Aku tertawa, membiarkan momen ini diisi dua orang yang cukup dekat denganku itu.
"Oh, iya, itu. Nggak."
"Kenapa?" Sinta masih menjaga obrolan. "You love watching anime, don't you wanna visit the country?"
"Saingannya satu Indonesia raya merdeka begitu, Sin. Mending aku nontonin anime aja sambil rebahan."
Sinta geleng-geleng takmengerti. "Cowok begini ini bukan tipe yang ngejar, ya, Kar?"
Sekarang Sinta menyeret namaku seperti meminta pertolongan supaya obrolan tetap mengalir.

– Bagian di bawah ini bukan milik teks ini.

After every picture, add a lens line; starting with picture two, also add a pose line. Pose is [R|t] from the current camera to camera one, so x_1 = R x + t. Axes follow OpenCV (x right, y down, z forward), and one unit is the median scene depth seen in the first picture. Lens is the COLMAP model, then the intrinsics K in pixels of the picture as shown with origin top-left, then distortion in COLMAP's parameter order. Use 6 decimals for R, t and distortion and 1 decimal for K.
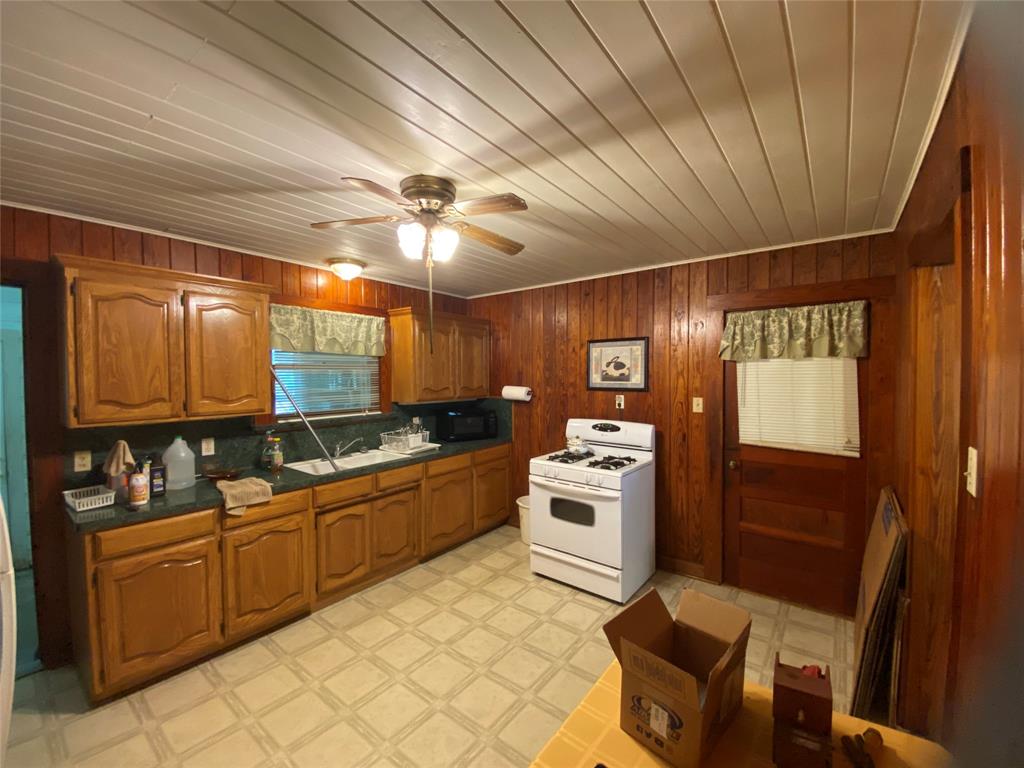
lens RADIAL K [[418.1, 0, 512.0], [0, 418.1, 384.0], [0, 0, 1]] dist [0.032088, -0.026875]
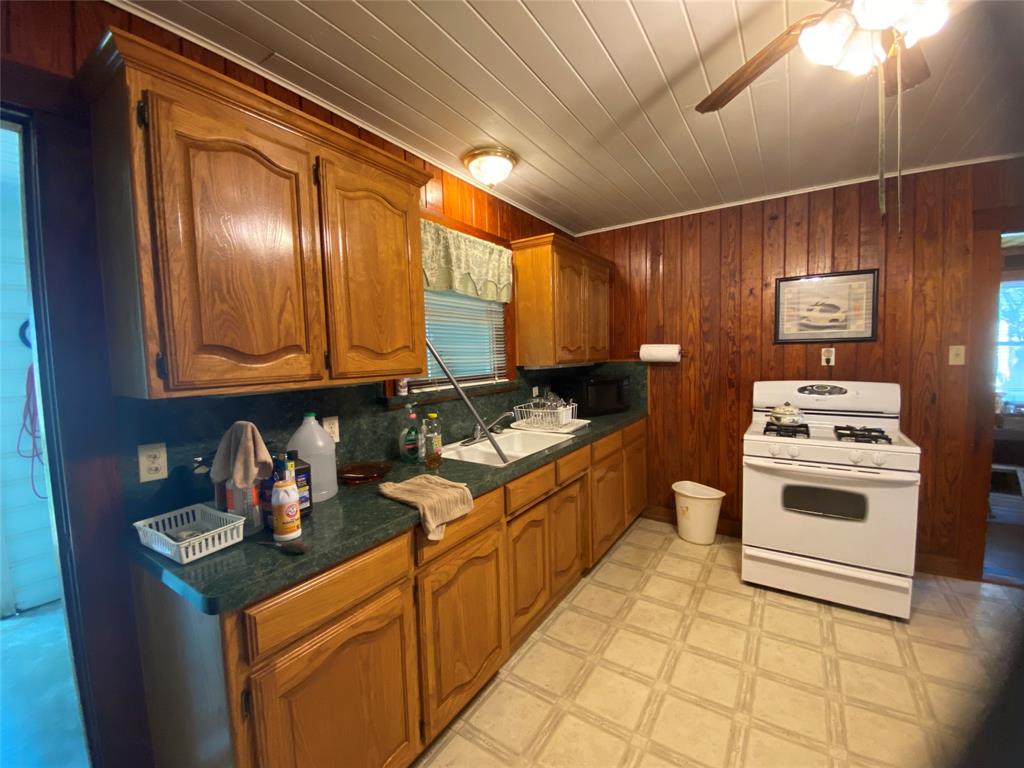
lens RADIAL K [[418.1, 0, 512.0], [0, 418.1, 384.0], [0, 0, 1]] dist [0.032088, -0.026875]
pose [[0.996801, -0.026778, 0.075309, -0.431404], [0.023283, 0.998628, 0.046901, 0.048085], [-0.076461, -0.044998, 0.996057, 0.303579]]
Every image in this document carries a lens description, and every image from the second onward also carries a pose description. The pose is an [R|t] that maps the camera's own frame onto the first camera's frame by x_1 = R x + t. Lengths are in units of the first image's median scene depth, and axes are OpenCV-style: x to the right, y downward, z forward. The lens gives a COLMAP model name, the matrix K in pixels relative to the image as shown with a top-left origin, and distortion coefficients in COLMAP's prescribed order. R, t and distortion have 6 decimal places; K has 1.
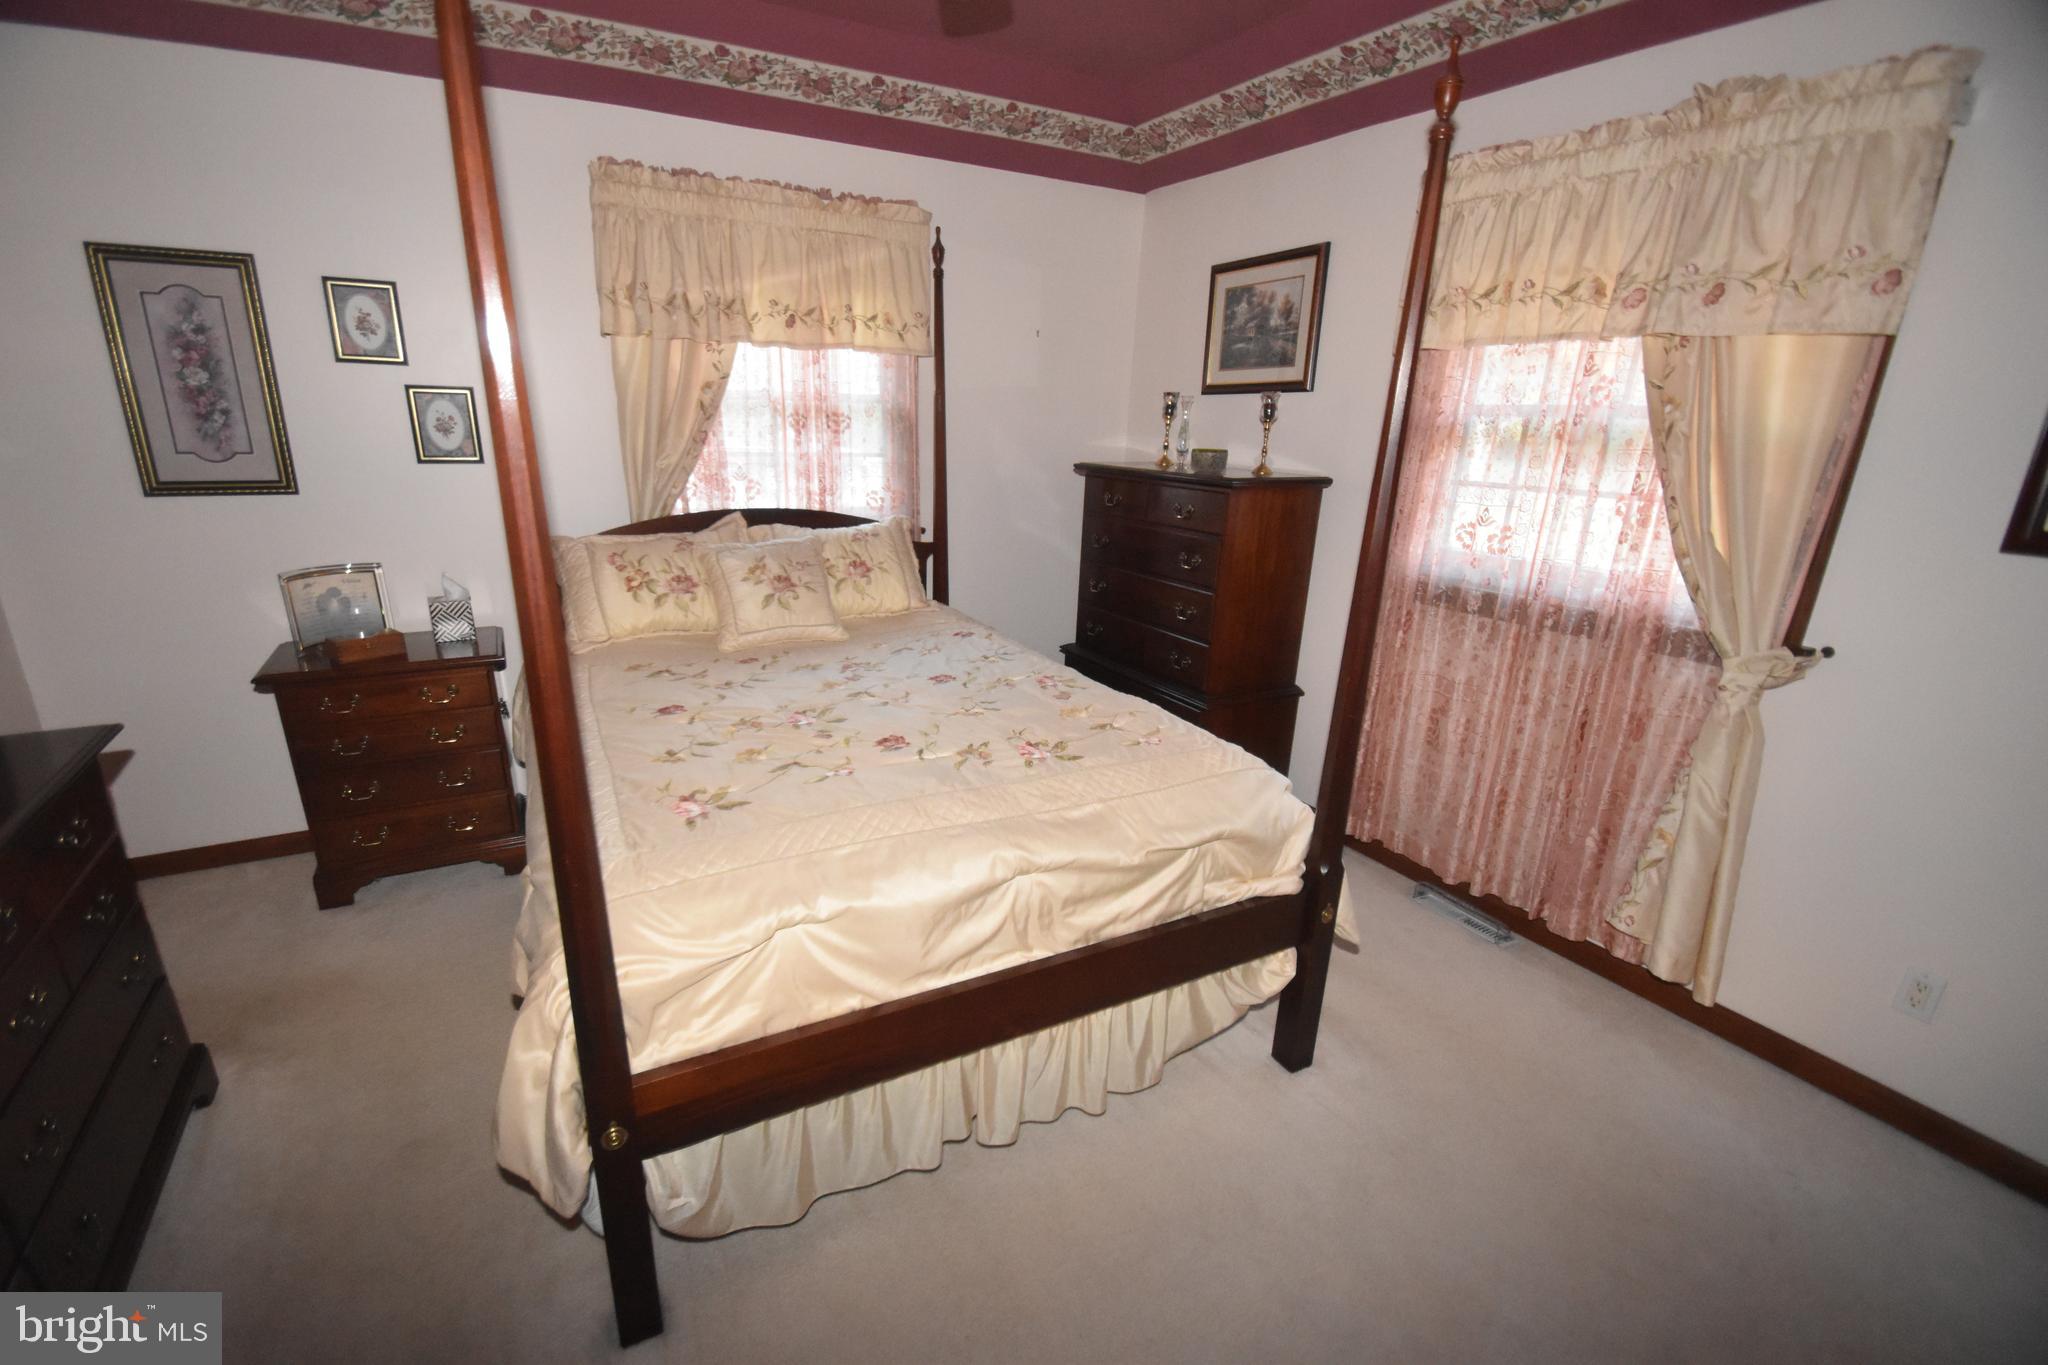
lens RADIAL K [[891.2, 0, 1020.7], [0, 891.2, 683.7], [0, 0, 1]] dist [0.004950, -0.008007]
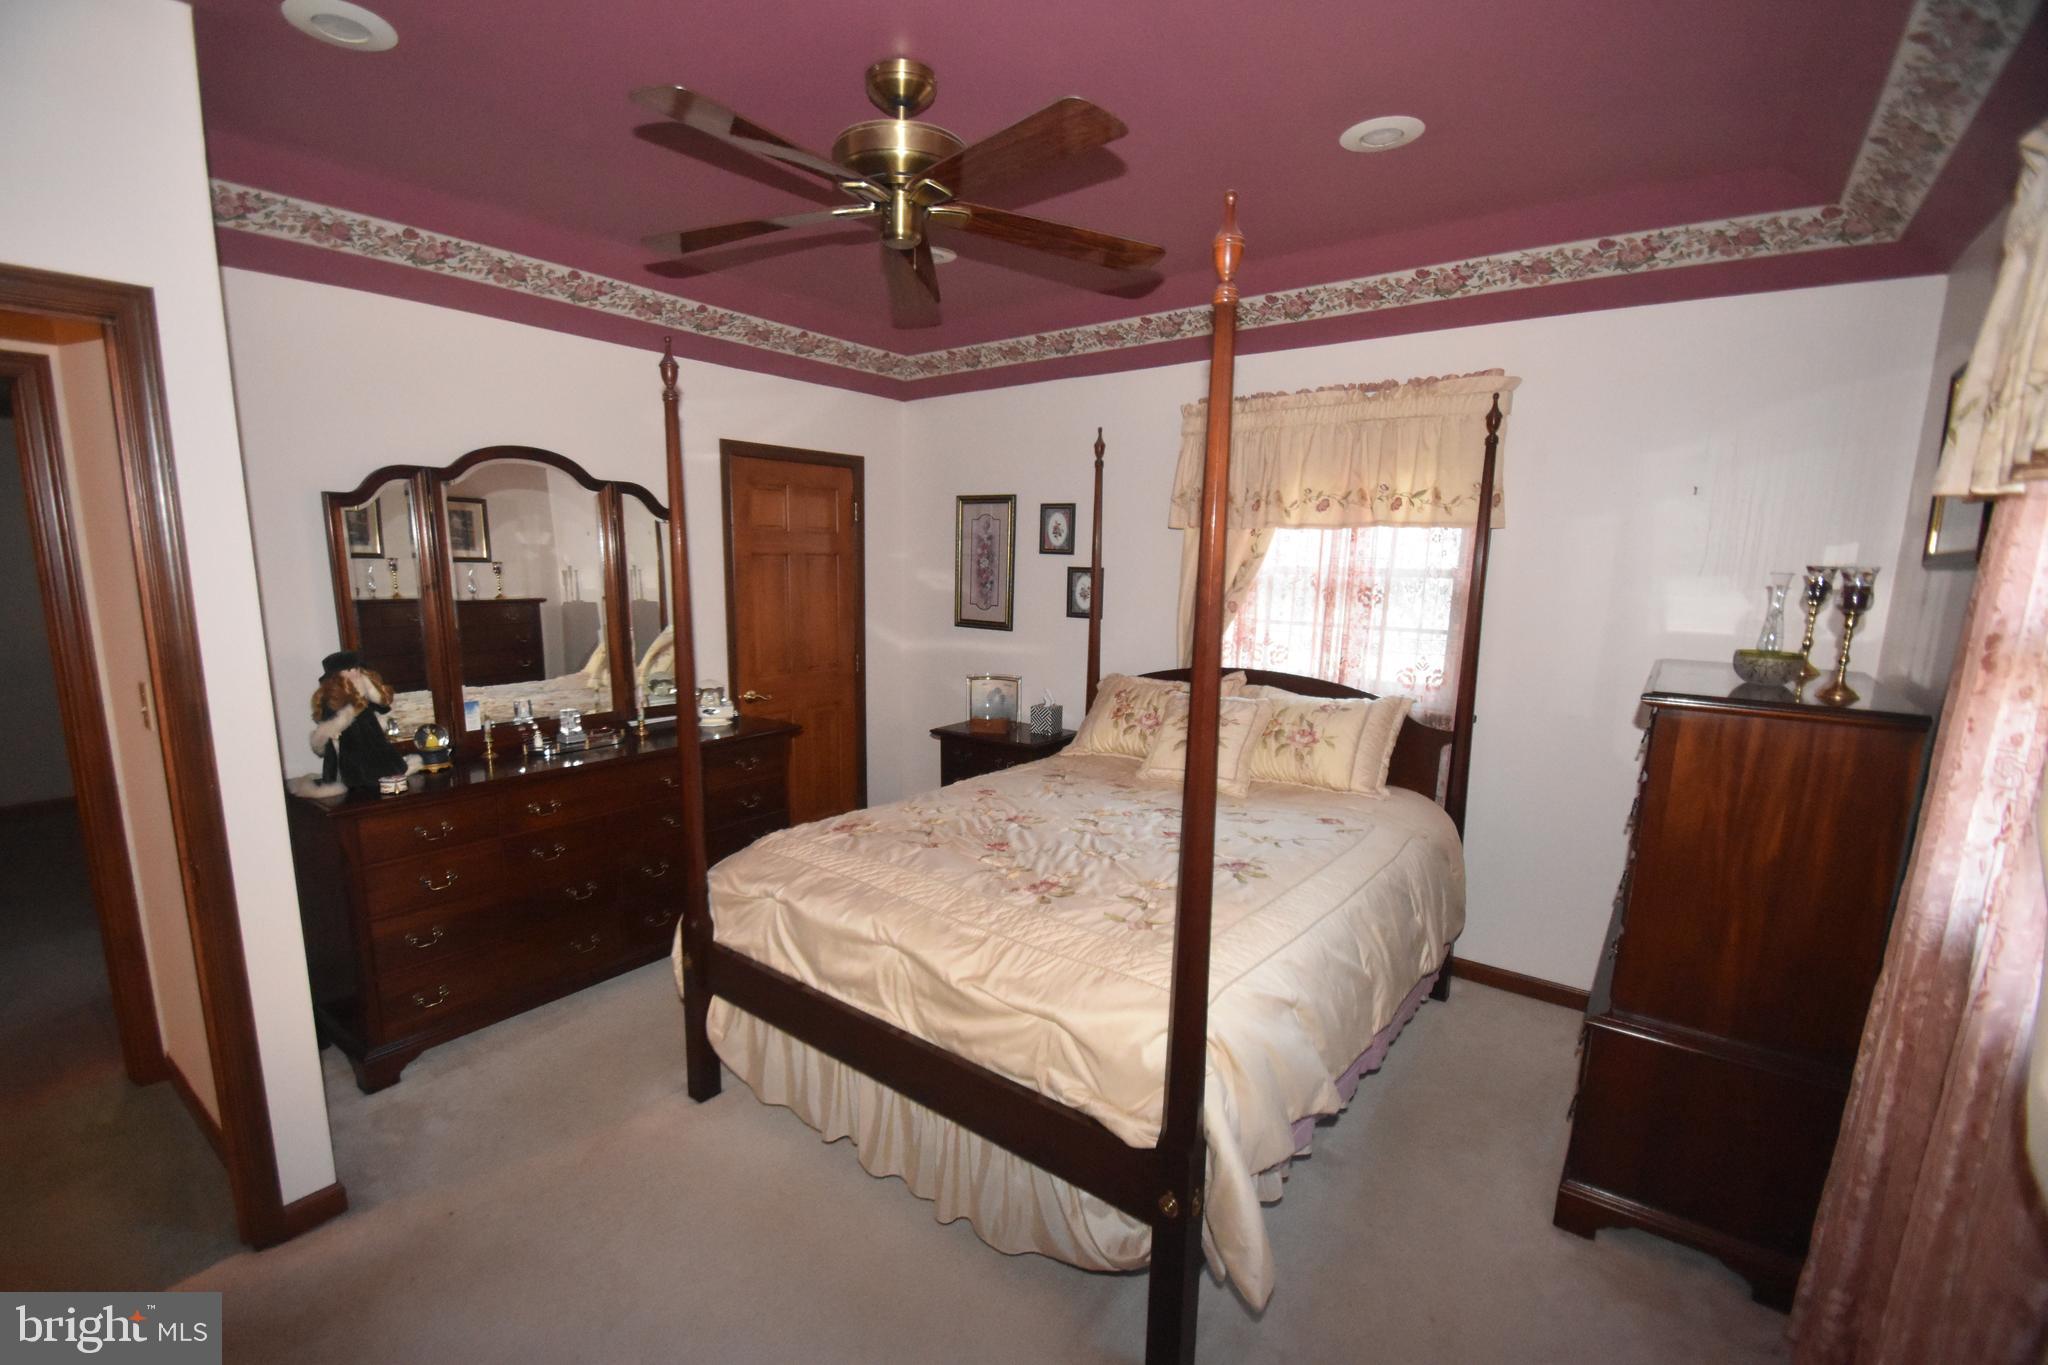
lens RADIAL K [[891.2, 0, 1020.3], [0, 891.2, 676.2], [0, 0, 1]] dist [0.004950, -0.008007]
pose [[0.425424, 0.091571, -0.900349, 0.550932], [-0.283183, 0.958377, -0.036334, -0.064163], [0.859547, 0.270421, 0.433648, 0.265560]]
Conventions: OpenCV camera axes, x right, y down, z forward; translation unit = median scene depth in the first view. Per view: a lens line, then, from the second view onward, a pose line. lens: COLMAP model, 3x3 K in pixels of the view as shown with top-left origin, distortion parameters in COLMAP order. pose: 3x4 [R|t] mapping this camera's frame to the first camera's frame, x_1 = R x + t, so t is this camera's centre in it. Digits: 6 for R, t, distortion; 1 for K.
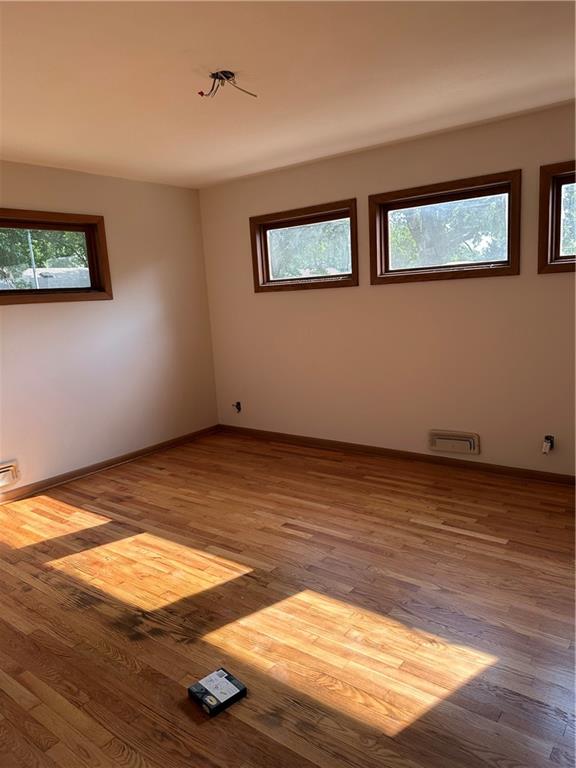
lens RADIAL K [[548.7, 0, 293.3], [0, 548.7, 383.4], [0, 0, 1]] dist [0.047033, -0.005512]
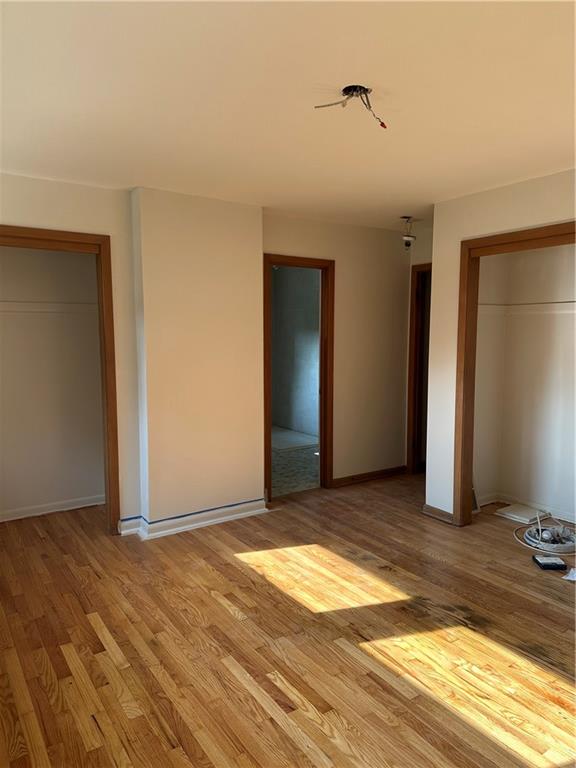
lens RADIAL K [[548.7, 0, 293.3], [0, 548.7, 383.4], [0, 0, 1]] dist [0.047033, -0.005512]
pose [[-0.946910, 0.027524, 0.320319, -0.304511], [0.106314, 0.967085, 0.231181, -0.329546], [-0.303413, 0.252962, -0.918668, 1.956480]]
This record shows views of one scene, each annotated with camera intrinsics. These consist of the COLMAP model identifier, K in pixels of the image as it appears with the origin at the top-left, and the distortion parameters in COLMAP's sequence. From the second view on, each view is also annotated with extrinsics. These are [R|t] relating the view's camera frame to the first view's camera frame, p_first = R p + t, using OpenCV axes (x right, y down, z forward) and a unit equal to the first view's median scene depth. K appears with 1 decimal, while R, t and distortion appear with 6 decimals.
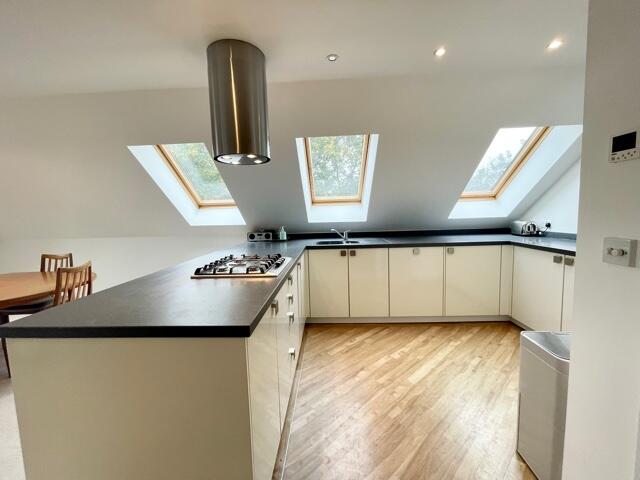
lens RADIAL K [[255.3, 0, 319.8], [0, 255.3, 239.6], [0, 0, 1]] dist [0.000719, 0.000163]
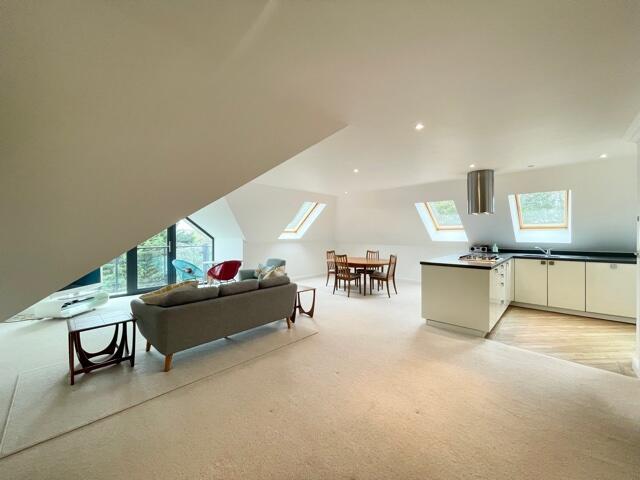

"Mintanya dikejar kali, Sin. Coba aja." Aku membuka bungkus permen lemon mint dan memasukkannya ke dalam mulut. Tersenyum penuh arti sambil memainkan permen di lidah.
Ilham berdehem-dehem. Sinta melengos, tapi pipinya bersemu pink.
"Mau gue comblangin aja, apa gimana, nih?"
"Sekar, ah!" Sinta melotot. Ilham tertawa sampai tertunduk.
"Aku ke kelas dulu kalau gitu. Udah hampir masuk." Buru-buru Sinta memberesi tas dan buku berisi catatan bahasa Jepang hasil belajarnya seminggu ini.
"Jail banget kamu, Kar. Kasihan anak orang jadi malu."